Usage in python #2

by owood - opened

Dear allen ai

I am trying to use scivocab as a pre-trained model for some topic modelling on scientific papers.
Unfortunately, I cannot download scivocab using SentenceTransformers, and the transformers.pipelines won't work either, since there is no specified pipeline type.

How do you suggest usage in python?

From here and there's a .sh to get you started. Something like...

from transformers import *
from transformers import pipeline

classifier = pipeline("sentiment-analysis")
tokenizer = AutoTokenizer.from_pretrained('allenai/scibert_scivocab_uncased')
model = AutoModel.from_pretrained('allenai/scibert_scivocab_uncased')

Thanks.
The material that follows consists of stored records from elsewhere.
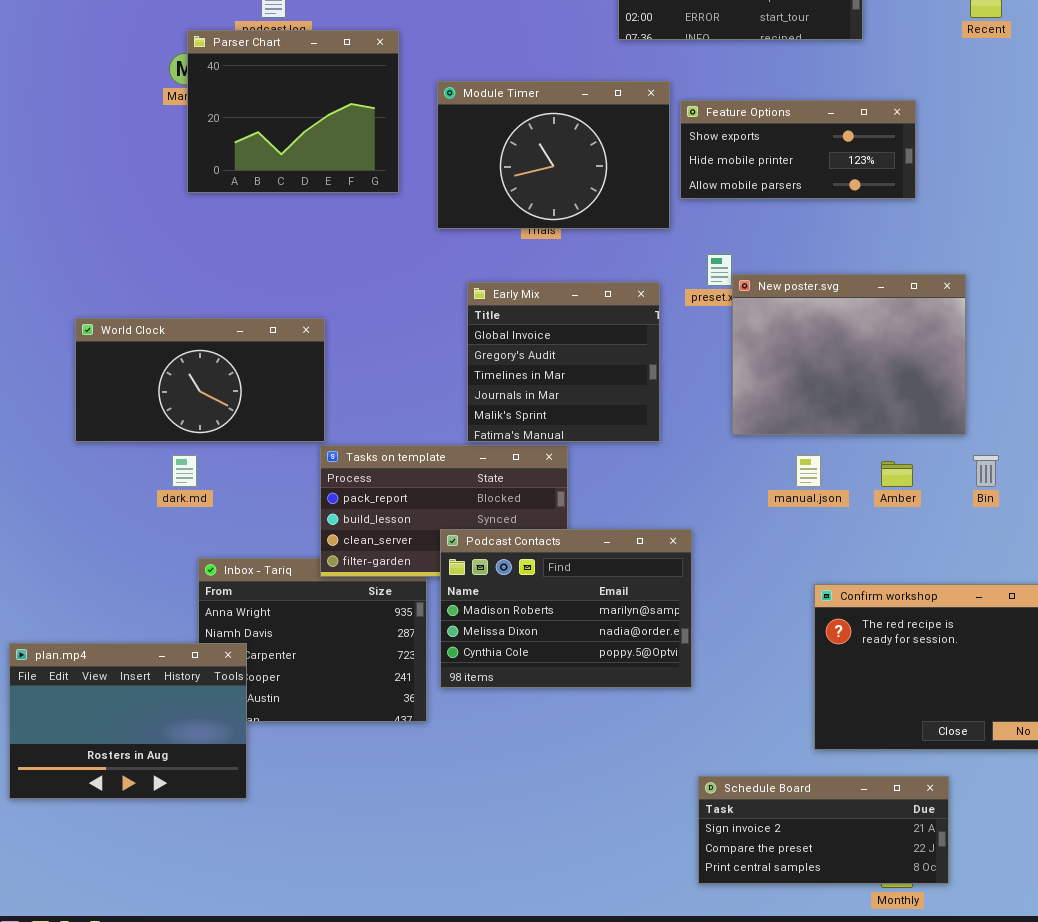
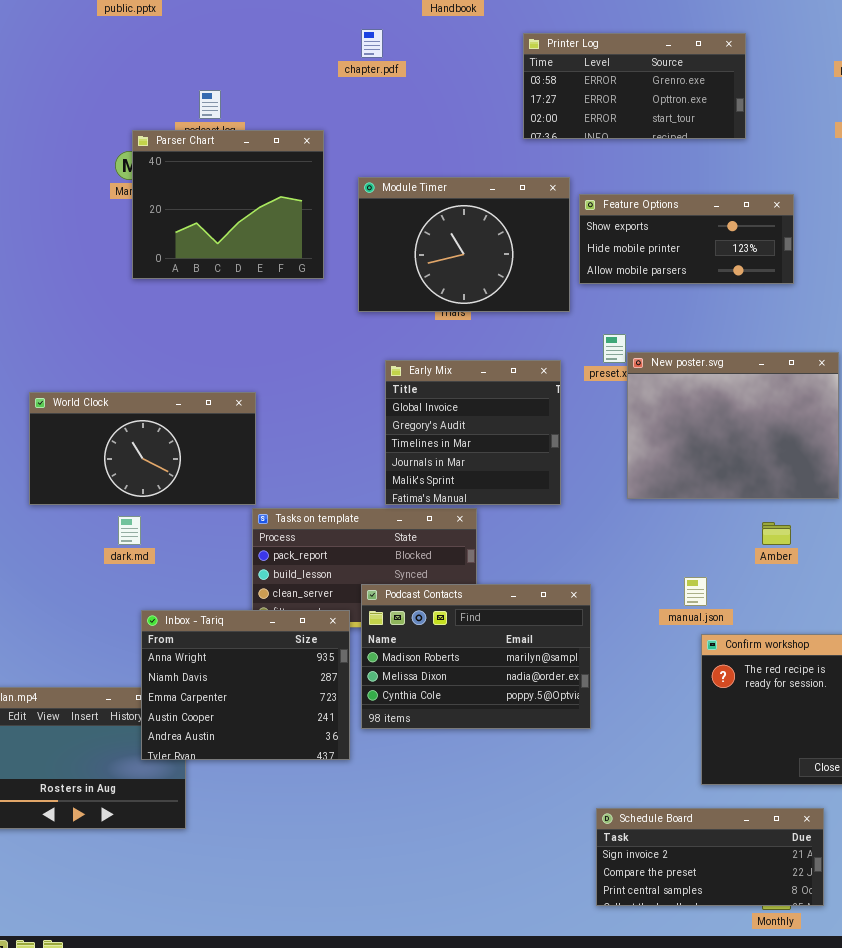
manual.json: [796,455,821,487] -> [684,577,707,606], moved
Inbox - Tariq: [198,558,427,722] -> [141,610,350,760], raised

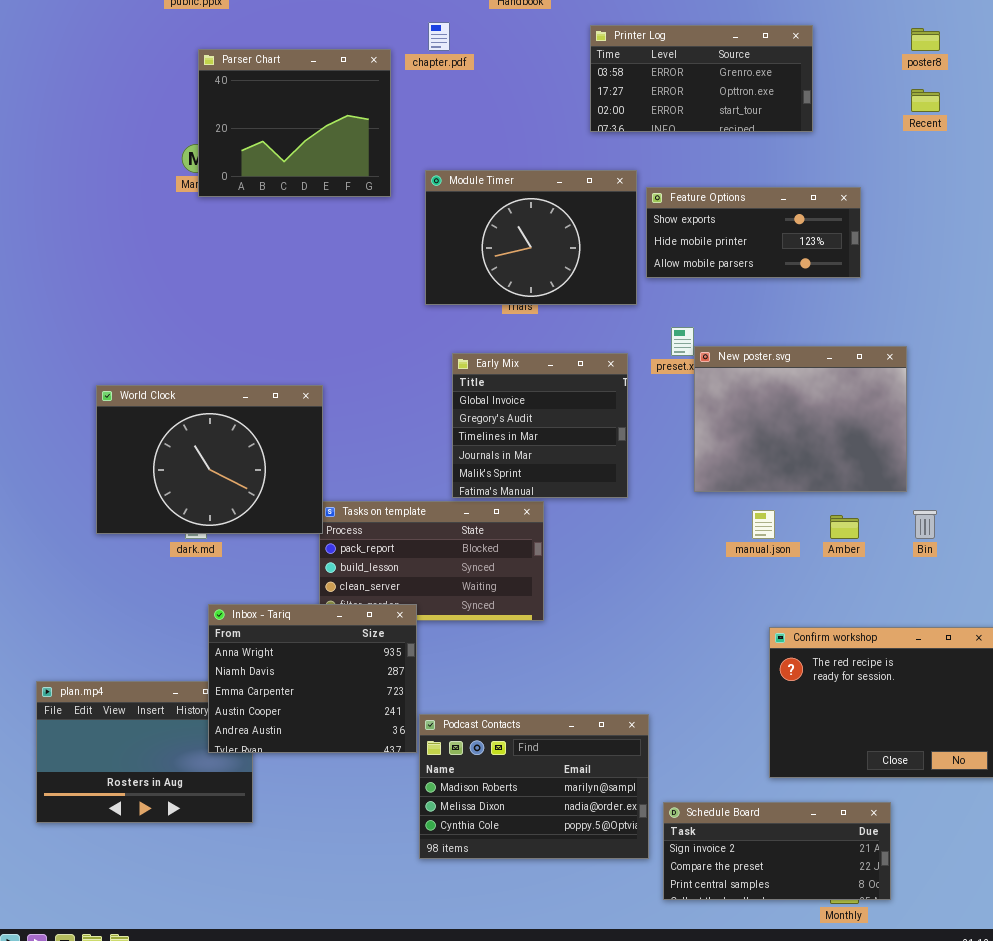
Parser Chart: [132,130,324,279] -> [198,49,391,197], moved
World Clock: [29,392,256,505] -> [96,385,323,534], resized
manual.json: [684,577,707,606] -> [752,510,775,539], moved
Podcast Contacts: [361,584,591,729] -> [419,714,649,859], moved

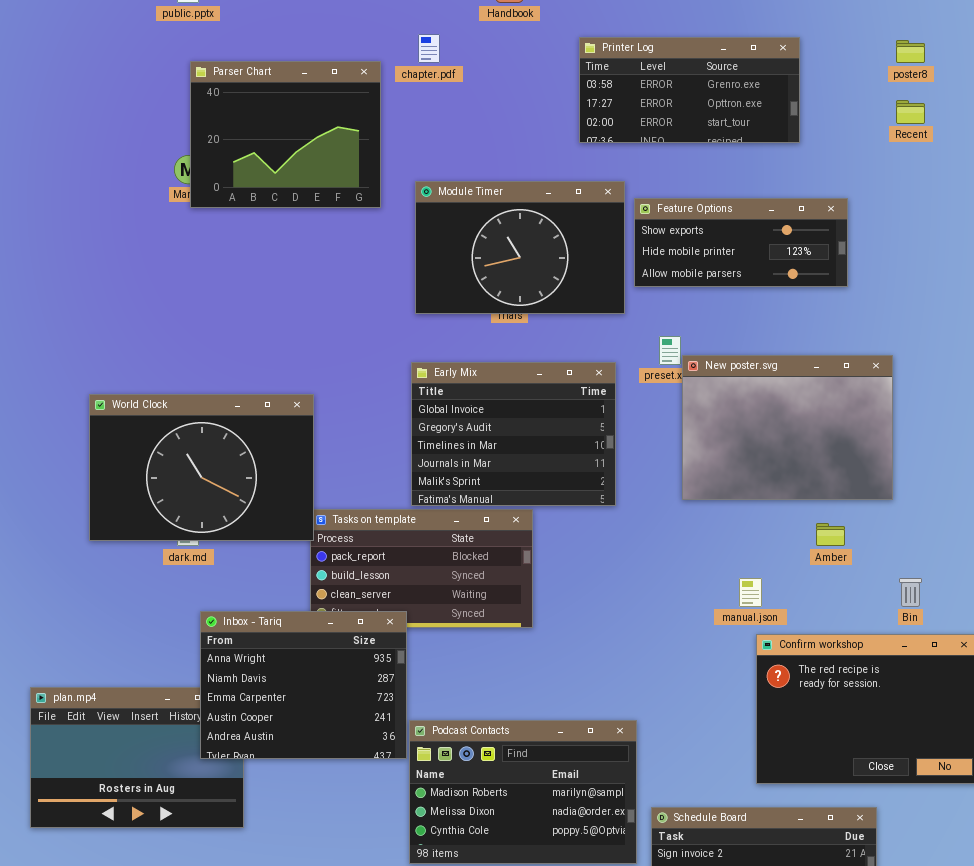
Early Mix: [452,353,628,498] -> [411,362,616,506], resized
manual.json: [752,510,775,539] -> [739,578,762,607], moved
Bin: [913,510,937,539] -> [899,578,922,607], moved

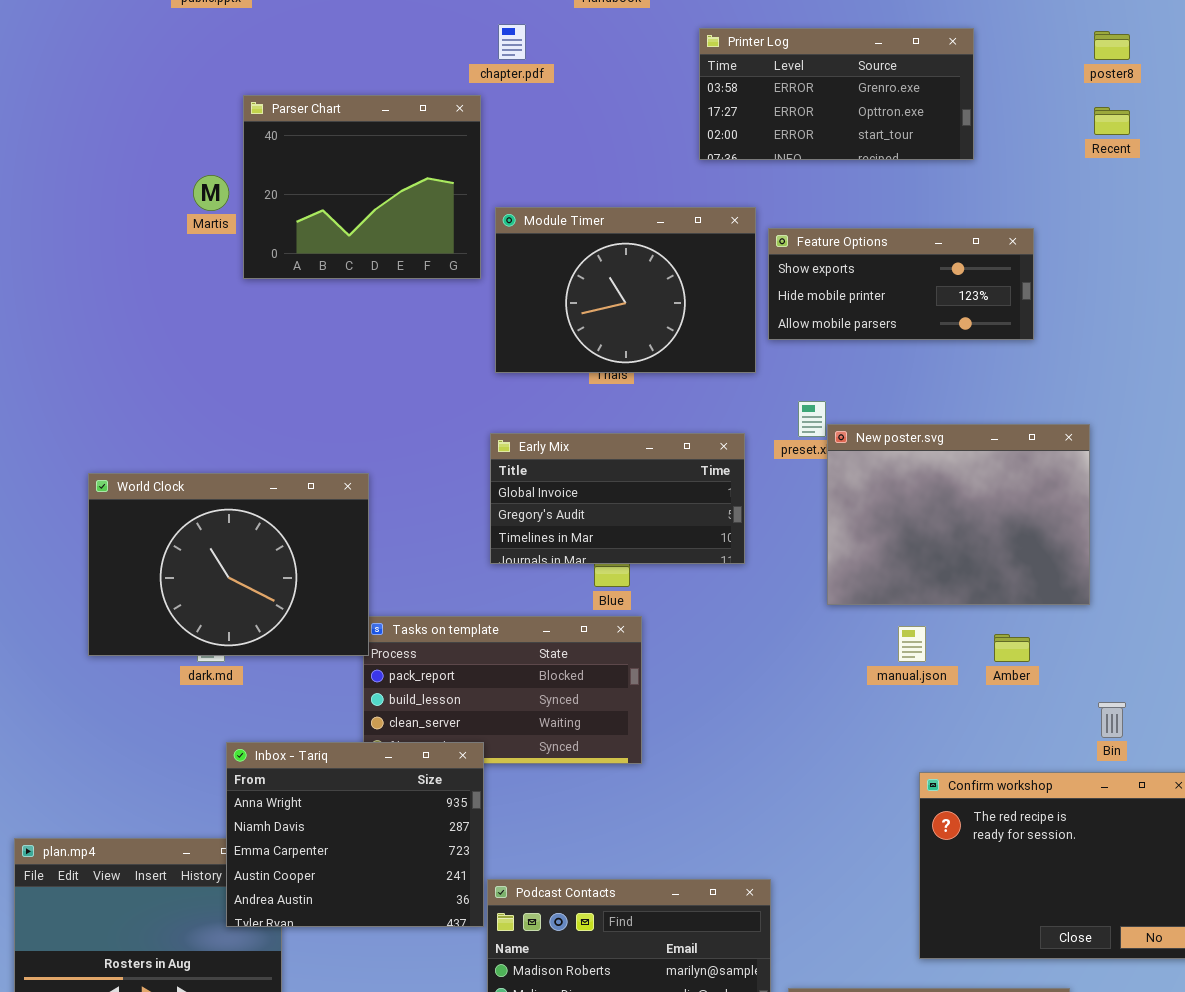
Parser Chart: [190,61,381,208] -> [243,95,481,279], moved
Early Mix: [411,362,616,506] -> [490,433,745,564], resized
manual.json: [739,578,762,607] -> [898,626,926,662], moved

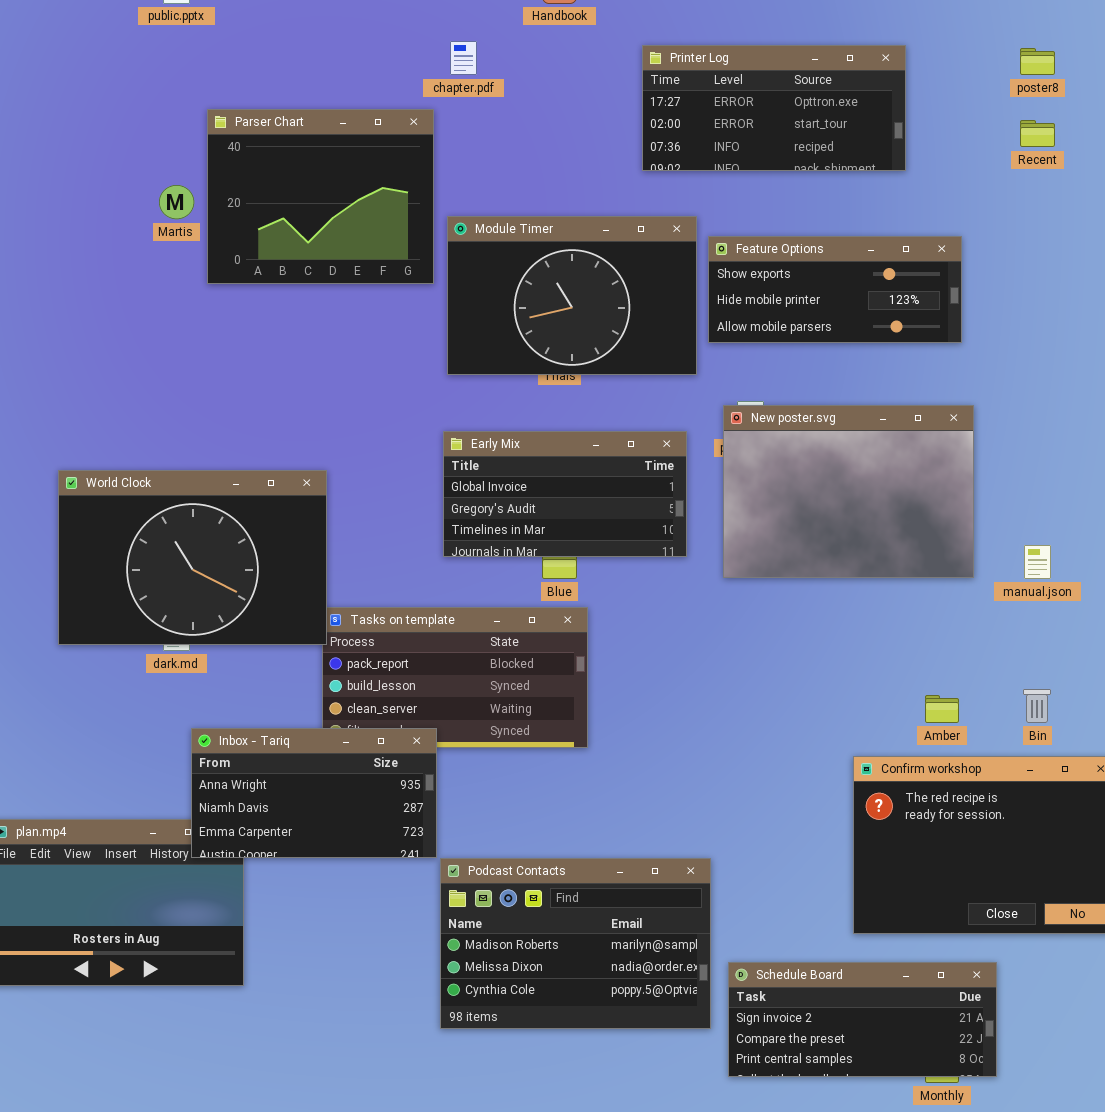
Printer Log: [699,28,974,160] -> [642,45,906,171], scrolled down 1 row
New poster.svg: [827,424,1090,605] -> [723,405,974,578], moved
manual.json: [898,626,926,662] -> [1024,545,1051,579], moved
Amber: [994,634,1030,662] -> [925,695,959,723], moved
Inbox - Tariq: [226,742,484,927] -> [191,728,437,858], resized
It also works if I skip the pipeline i.e.

from transformers import *
tokenizer = AutoTokenizer.from_pretrained('allenai/scibert_scivocab_uncased') 
embed_model = AutoModel.from_pretrained('allenai/scibert_scivocab_uncased')

However, I am unsure if BERTopic is actually using it, or just defaulting to . When I run
topic_model = BERTopic(embedding_model=embed_model, language="english", nr_topics="auto", verbose=True )
topics, probs = topic_model.fit_transform(docs)

the verbose output is:

loading configuration file `.cache\torch\sentence_transformers\sentence-transformers_all-MiniLM-L6-v2\config.json
Model config BertConfig {
  "_name_or_path": ".cache\\torch\\sentence_transformers\\sentence-transformers_all-MiniLM-L6-v2\\",  "architectures": [
  "attention_probs_dropout_prob": 0.1,
  "classifier_dropout": null,
  "gradient_checkpointing": false,
  "hidden_act": "gelu",
  "hidden_dropout_prob": 0.1,
  "hidden_size": 384,
  "initializer_range": 0.02,
  "intermediate_size": 1536,
  "layer_norm_eps": 1e-12,
  "max_position_embeddings": 512,
  "model_type": "bert",
  "num_attention_heads": 12,
  "num_hidden_layers": 6,
  "pad_token_id": 0,
  "position_embedding_type": "absolute",
  "transformers_version": "4.22.2",
  "type_vocab_size": 2,
  "use_cache": true,
  "vocab_size": 30522

loading weights file .cache\torch\sentence_transformers\sentence-transformers_all-MiniLM-L6-v2\pytorch_model.bin
All model checkpoint weights were used when initializing BertModel.

All the weights of BertModel were initialized from the model checkpoint at C:\Users\oskar/.cache\torch\sentence_transformers\sentence-transformers_all-MiniLM-L6-v2\.

THis might of course be an issue in the Bertopic package.